“O desempenho notável dos primeiros nove meses do ano reforça a projeção de que a República Dominicana alcançará um crescimento de dois dígitos até o final de 2021, ou seja, 10% ou mais, colocando o país mais uma vez como uma das economias de crescimento mais rápido da América Latina.”.
SANTO DOMINGO - O setor da construção civil continua liderando como o setor de crescimento mais rápido no período de janeiro a setembro deste ano, de acordo com dados divulgados ontem pelo governador do Banco Central da República Dominicana, Héctor Valdez Albizu.
Este importante segmento do setor imobiliário cresceu 30%, representando quase 80% da formação bruta de capital fixo. No final do primeiro semestre deste ano, a construção civil aumentou 42,2%; o crescimento foi de 21,5% entre janeiro e março e de 70,9% entre abril e junho. As projeções da Associação de Construtores e Incorporadores Imobiliários (ACOPROVI) apontam para um crescimento do setor entre 15% e 18% em 2021.
Os dados divulgados ontem na comemoração do 74º aniversário da instituição mostram que as atividades econômicas que lideraram o desempenho em termos de valor agregado nesse período foram: Hotéis, bares e restaurantes (31,8%); construção (30,0%); indústria em zonas francas (24,2%); transporte e armazenagem (13,7%); indústria local (11,5%); comércio (11,1%); e mineração e extração (6,9%).
Valdez Albizu afirmou que, segundo dados preliminares, entre janeiro e setembro o Produto Interno Bruto (PIB) real cresceu 12,7% em comparação com o mesmo período do ano passado.
Ele observou que esse resultado é consistente com as variações anuais do PIB trimestral de 3,1% em janeiro-março, 25,4% em abril-junho e 11,4% em julho-setembro deste ano.
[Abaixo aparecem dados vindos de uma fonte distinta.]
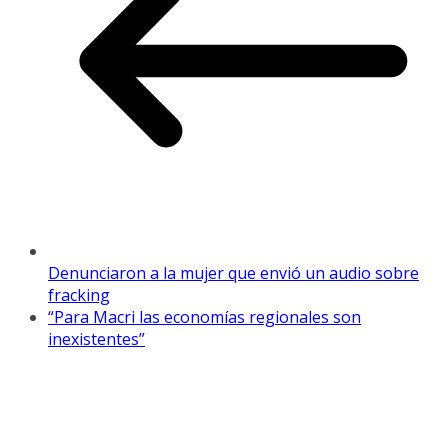
Denunciaron a la mujer que envió un audio sobre
fracking
“Para Macri las economías regionales son
inexistentes”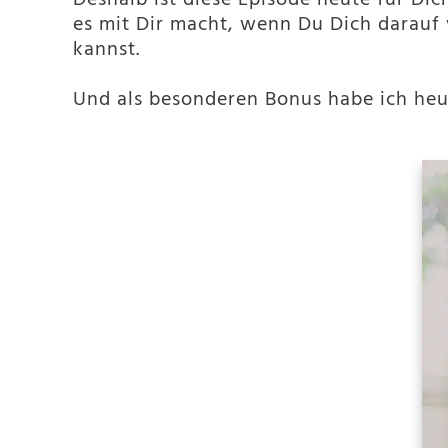
Deshalb ist diese Episode heute für D
es mit Dir macht, wenn Du Dich darauf
kannst.
Und als besonderen Bonus habe ich heu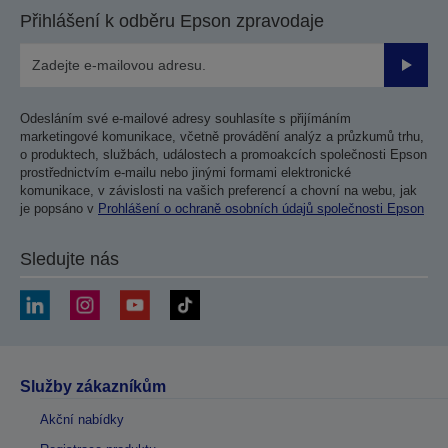
Přihlášení k odběru Epson zpravodaje
Odesla
Odesláním své e-mailové adresy souhlasíte s přijímáním
marketingové komunikace, včetně provádění analýz a průzkumů trhu,
o produktech, službách, událostech a promoakcích společnosti Epson
prostřednictvím e-mailu nebo jinými formami elektronické
komunikace, v závislosti na vašich preferencí a chovní na webu, jak
je popsáno v
Prohlášení o ochraně osobních údajů společnosti Epson
Sledujte nás
Služby zákazníkům
Akční nabídky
Ele também indicou que “o desempenho notável dos primeiros nove meses do ano consolida a projeção de que a República Dominicana alcançará um crescimento de dois dígitos até o final de 2021, ou seja, 10% ou mais, colocando o país mais uma vez como uma das economias de crescimento mais rápido da América Latina”.
Nesse sentido, o governador quis enfatizar que "esse crescimento não é uma simples recuperação estatística, mas uma reativação significativa em comparação aos níveis pré-pandemia".
Valdez Albizu afirmou que “para ilustrar esse ponto, comparamos o índice de volume de produção do IMAE em setembro de 2019, que foi de 173,3, com o de setembro de 2021, que subiu para 181,0, alcançando um crescimento de 4,4% em comparação com o período pré-pandemia — um verdadeiro feito, considerando o choque sanitário que afetou a economia. Especificamente, em termos anualizados, o IMAE em setembro de 2021 aumentou 10,6%.”